> _Exercise set_
[a] Using the silent-film accompaniment text, answer each question:
(i) Which actor plays "Ruiz the Usurper"?
(ii) In the climax, what saves the day instead of Fairbanks?
(iii) At what event and in what city did Jon Miralis accompany the stampede in 'Wild Beauty'?
[b] Pick up the silent-film accompaniment text after its final sentence and carry it forward.

> _Extract_
- - - - - - -
Same thing with "Ruiz the Usurper," played by Gustav von Seyffertitz. Who is this guy, and what is he usurping? We're never told, and Fairbanks seems to be just asking us to take it on faith that Ruiz is even nastier than the Gaucho. (He could have improved the film by borrowing a page from Harold Lloyd's book and having Ruiz do something like throw a stick at a cat, which Lloyd used to define the bully in 'Grandma's Boy.')

And then, in the climax, it's not Fairbanks who saves the day, but a huge herd of stampeding cattle! (Cue the jokes about stock footage.) Oh, for the magic of Fairbanks in 'Zorro' or 'Robin Hood' or 'The Black Pirate,' where he vanquishes hordes of villains single-handedly, without the help of a single steer!

So I was curious to see if music could help mask what I felt were some rough edges of what ought to be a major Fairbanks adventure from the height of the silent film era. What I found was that I couldn't do much for the character issues, other than to make the music for Ruiz and his cronies even more foreboding than that of the Gaucho. But the stampede really did come to life by amping up the accompaniment out of all proportion, which I imagine what a stampede must be like (I've never been near one) and is probably the effect Fairbanks was after.

Though I've never been in the presence of an actual stampede, I've seem them in the movies. And I was very impressed with what Jon Miralis did this past March at Cinefest in Syracuse, N.Y.  when he accompanied a climactic stampede in 'Wild Beauty' (1926) not so much with music, but with some very deep and constant rolling and growling in the bass. I asked him about it afterwards, and he just said, "a lotta notes."
- - - - - - -
> _Data section_
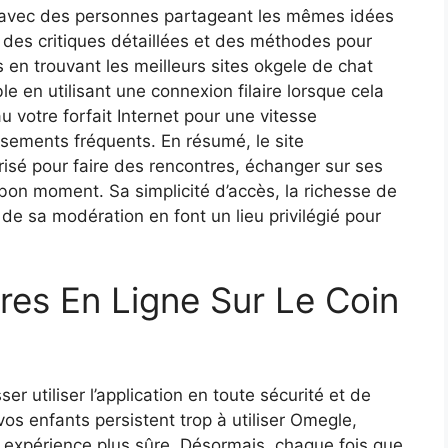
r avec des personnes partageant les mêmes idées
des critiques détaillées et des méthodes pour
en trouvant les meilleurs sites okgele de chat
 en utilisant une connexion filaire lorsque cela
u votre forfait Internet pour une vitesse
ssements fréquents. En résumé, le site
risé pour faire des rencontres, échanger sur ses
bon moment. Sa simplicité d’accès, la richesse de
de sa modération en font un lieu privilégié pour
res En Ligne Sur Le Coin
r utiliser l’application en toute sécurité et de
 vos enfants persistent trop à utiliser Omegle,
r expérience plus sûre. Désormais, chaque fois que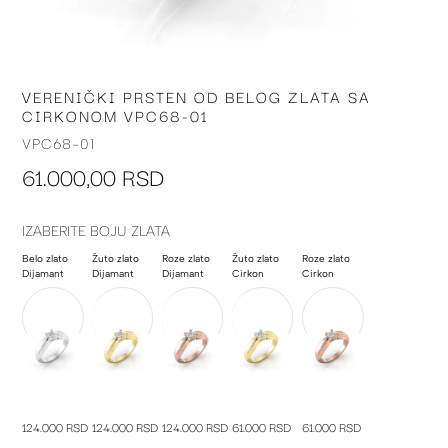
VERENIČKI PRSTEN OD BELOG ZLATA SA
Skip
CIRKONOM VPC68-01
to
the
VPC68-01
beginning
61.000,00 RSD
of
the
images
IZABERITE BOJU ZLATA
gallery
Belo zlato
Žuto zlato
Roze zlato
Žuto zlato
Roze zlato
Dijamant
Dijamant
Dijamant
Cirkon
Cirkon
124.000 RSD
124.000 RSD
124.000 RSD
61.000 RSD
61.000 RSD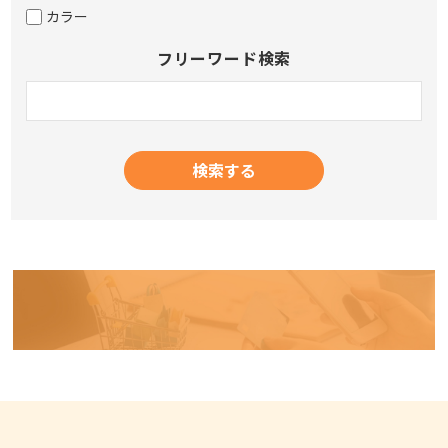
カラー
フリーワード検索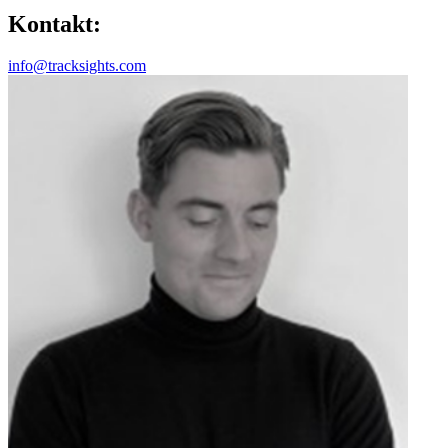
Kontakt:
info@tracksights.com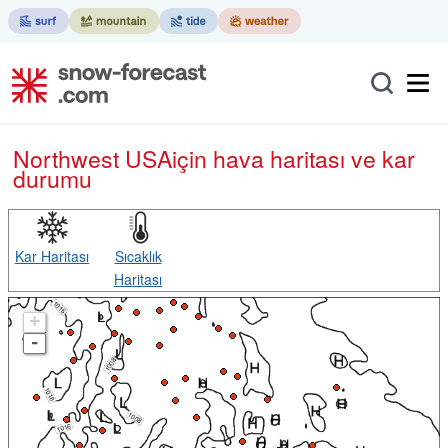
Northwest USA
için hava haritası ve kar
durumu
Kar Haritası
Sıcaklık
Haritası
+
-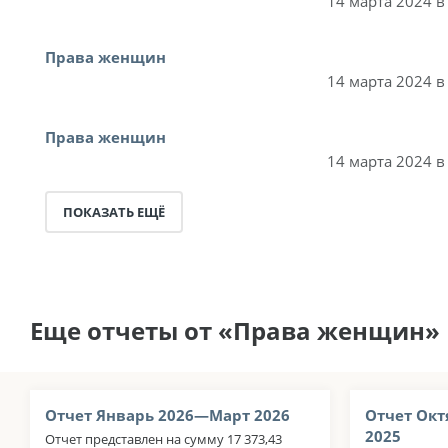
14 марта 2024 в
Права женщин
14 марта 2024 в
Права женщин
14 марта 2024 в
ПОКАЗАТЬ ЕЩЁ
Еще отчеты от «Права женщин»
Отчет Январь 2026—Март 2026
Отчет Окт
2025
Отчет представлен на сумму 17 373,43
- - - - - - -
> _Task answers_
[a]
(i) Gustav von Seyffertitz.
(ii) A huge herd of stampeding cattle.
(iii) Cinefest, in Syracuse, N.Y.

[b]
To understand what I did for 'The Gaucho,' you first have to understand that at the Flying Monkey, I plug my digital synthesizer into the house sound system, which is designed to handle extremely loud bands that are often booked into the space. So during the silent film sound check we have to take things way down to get the level that works for me. This usually means keeping my master volume at a fairly low level.

And now here comes the stampede, which I accompanied by this low and shifting trud in the bass and percussion. To bring it out, I decided to try something I never do—notch my volume output up just a bit as if to say "movie climax." To my surprise, it was really effective at creating this sense of dread and of powerful forces being unleashed, even as things were just getting started.

So, thinking you can't have too much of a good thing, I touched it up another notch, all the while building the booming accompaniment, which was really filling the hall by that point. And then again, and, as the action warranted, yet again, and also slowing increasing the tempo, too. It was very exciting and clearly had "BIG MOVIE CLIMAX" written all over it as the audience sat there mesmerized. (You can sense this from the keyboard.)

In one of those fortunate freaks of timing, I was able to build the sound up to a competely thundering degree at just the right moment, when the stampede allows the Gaucho and his fellow outlaws to rout Ruiz and his troops. Sitting there doing it, making all that noise as the film built to a climax, was one of those exciting, I-can't-believe-I'm-doing-this moments that I love.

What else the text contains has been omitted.